### [Description of the task]
An exact restatement of the data is required, with the images omitted.

(Body or hand keypoint data)
──────────
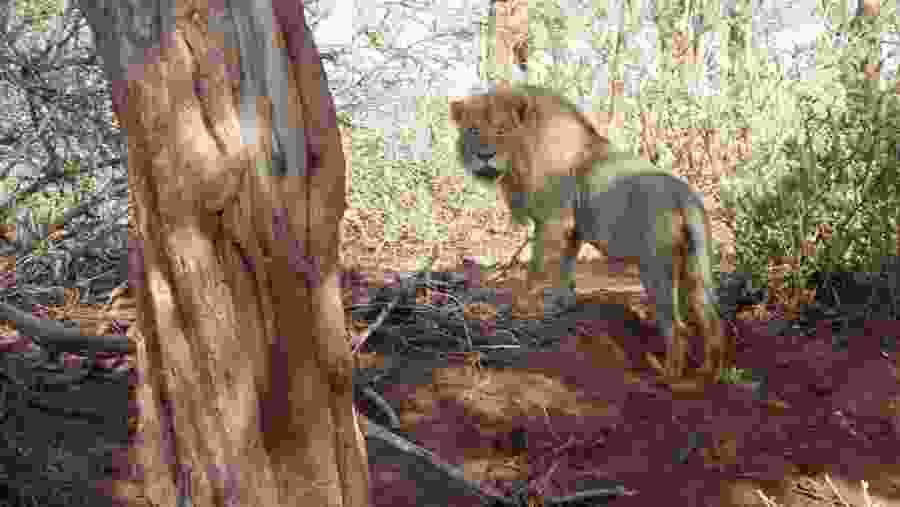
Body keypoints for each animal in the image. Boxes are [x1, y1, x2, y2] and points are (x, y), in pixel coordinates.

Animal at [449, 82, 727, 381]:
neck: (523, 156)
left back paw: (668, 377)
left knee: (677, 328)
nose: (484, 156)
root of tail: (684, 196)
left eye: (501, 129)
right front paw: (563, 301)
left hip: (655, 266)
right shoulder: (573, 227)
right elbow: (566, 265)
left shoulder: (553, 220)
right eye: (473, 131)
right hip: (696, 266)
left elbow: (536, 269)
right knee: (711, 320)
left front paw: (522, 307)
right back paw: (708, 374)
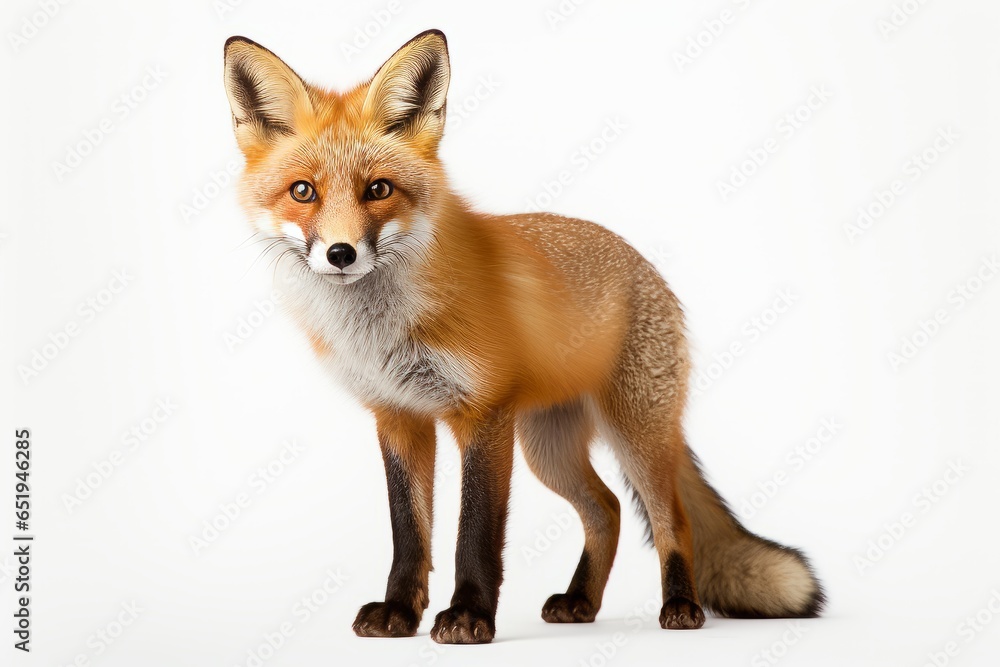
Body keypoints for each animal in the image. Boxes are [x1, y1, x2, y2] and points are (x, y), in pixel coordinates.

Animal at [222, 29, 824, 644]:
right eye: (303, 191)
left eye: (379, 189)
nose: (340, 253)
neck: (384, 329)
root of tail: (643, 264)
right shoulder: (399, 417)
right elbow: (409, 533)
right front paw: (398, 612)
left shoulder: (484, 414)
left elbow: (476, 533)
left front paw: (468, 616)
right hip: (548, 448)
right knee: (607, 510)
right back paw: (580, 601)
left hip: (635, 435)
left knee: (669, 518)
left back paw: (680, 605)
──────────
### [Exercise result]
Body keypoints for each animal in the image. Boxes are [x1, y1, x2, y2] and points are (x, y), in pixel coordinates.

Animal at [449, 82, 727, 381]:
neck: (523, 156)
left back paw: (668, 377)
left knee: (677, 328)
nose: (484, 156)
root of tail: (684, 196)
left eye: (501, 129)
right front paw: (563, 301)
left hip: (655, 266)
right shoulder: (573, 227)
right elbow: (566, 265)
left shoulder: (553, 220)
right eye: (473, 131)
right hip: (696, 266)
left elbow: (536, 269)
right knee: (711, 320)
left front paw: (522, 307)
right back paw: (708, 374)
Body keypoints for each animal in the image. Boxes are [x1, y1, x2, y2] and points are (x, y), in pixel coordinates.

Animal at [222, 29, 824, 644]:
right eye: (303, 191)
left eye: (379, 189)
nose: (340, 253)
neck: (384, 329)
root of tail: (643, 264)
right shoulder: (399, 417)
right elbow: (409, 533)
right front paw: (398, 612)
left shoulder: (484, 414)
left elbow: (476, 533)
left front paw: (468, 616)
right hip: (548, 448)
right knee: (607, 510)
right back paw: (580, 601)
left hip: (635, 435)
left knee: (669, 518)
left back paw: (680, 605)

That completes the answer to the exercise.